深い闇に沈んだ森のどこかに、今、二人はいるのだろうか?
『魔王城の守護精霊の言う通り、今は待っておくのが吉だろう。フェイ。
邪魔をする者は馬に蹴られるぞ?』
「なんです? それは? でも邪魔をするつもりはありませんよ。
ただ睦まじい二人を見れないのは残念だな、とちょっと思うだけです。
僕は、あの二人が一緒にいるのを見ているのが幸せなので」
『見ているだけでいいのか?』
「はい。二人の仲に入ろうとも、邪魔をしようとも思いません。
大祭の時はいい所で邪魔をされてしまいましたからね。幸せな二人を側で見ていたい。
そう思うだけですよ」
不器用な子どもである二人がそんなに簡単に前に進むとは思っていない。
二人の分析に関して自分には誰にも負けない自信がある。
勿論、予想を裏切って前に進んでくれれば、それはそれで嬉しいことではあるけれど。
『戻るぞ。明日からまた忙しくなる』
「そうですね。戻りましょうか。
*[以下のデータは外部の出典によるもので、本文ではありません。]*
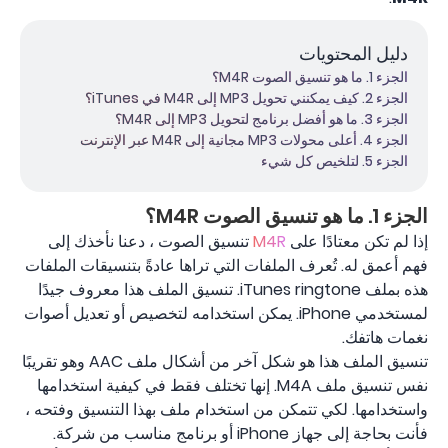
دليل المحتويات
الجزء 1. ما هو تنسيق الصوت M4R؟
الجزء 2. كيف يمكنني تحويل MP3 إلى M4R في iTunes؟
الجزء 3. ما هو أفضل برنامج لتحويل MP3 إلى M4R؟
الجزء 4. أعلى محولات MP3 مجانية إلى M4R عبر الإنترنت
الجزء 5. لتلخيص كل شيء
الجزء 1. ما هو تنسيق الصوت M4R؟
إذا لم تكن معتادًا على
M4R
تنسيق الصوت ، دعنا نأخذك إلى
فهم أعمق له. تُعرف الملفات التي تراها عادةً بتنسيقات الملفات
هذه بملف iTunes ringtone. تنسيق الملف هذا معروف جيدًا
لمستخدمي iPhone. يمكن استخدامه لتخصيص أو تعديل أصوات
نغمات هاتفك.
تنسيق الملف هذا هو شكل آخر من أشكال ملف AAC وهو تقريبًا
نفس تنسيق ملف M4A. إنها تختلف فقط في كيفية استخدامها
واستخدامها. لكي تتمكن من استخدام ملف بهذا التنسيق وفتحه ،
فأنت بحاجة إلى جهاز iPhone أو برنامج مناسب من شركة.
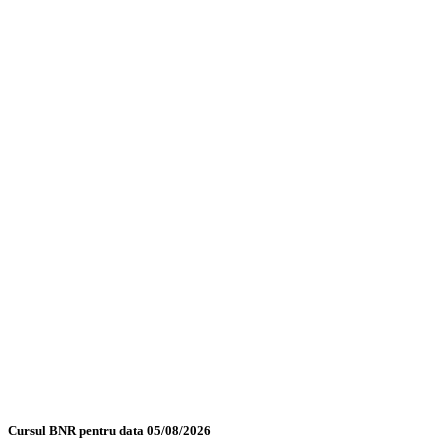
Cursul BNR pentru data 05/08/2026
二人はきっと朝には戻ってきますから」
『気付かなかった振りをしてやれよ』
「解っています」
『風国』についての話はしない。
自分のやるべきことさえはっきりしていれば、どうでもいいことだから。
二人は自分の居場所へと戻っていく。
自分達は星の精霊と、魔王城を守る魔術師。
そしてその杖。
己の存在意義を、しっかりと胸に刻んで。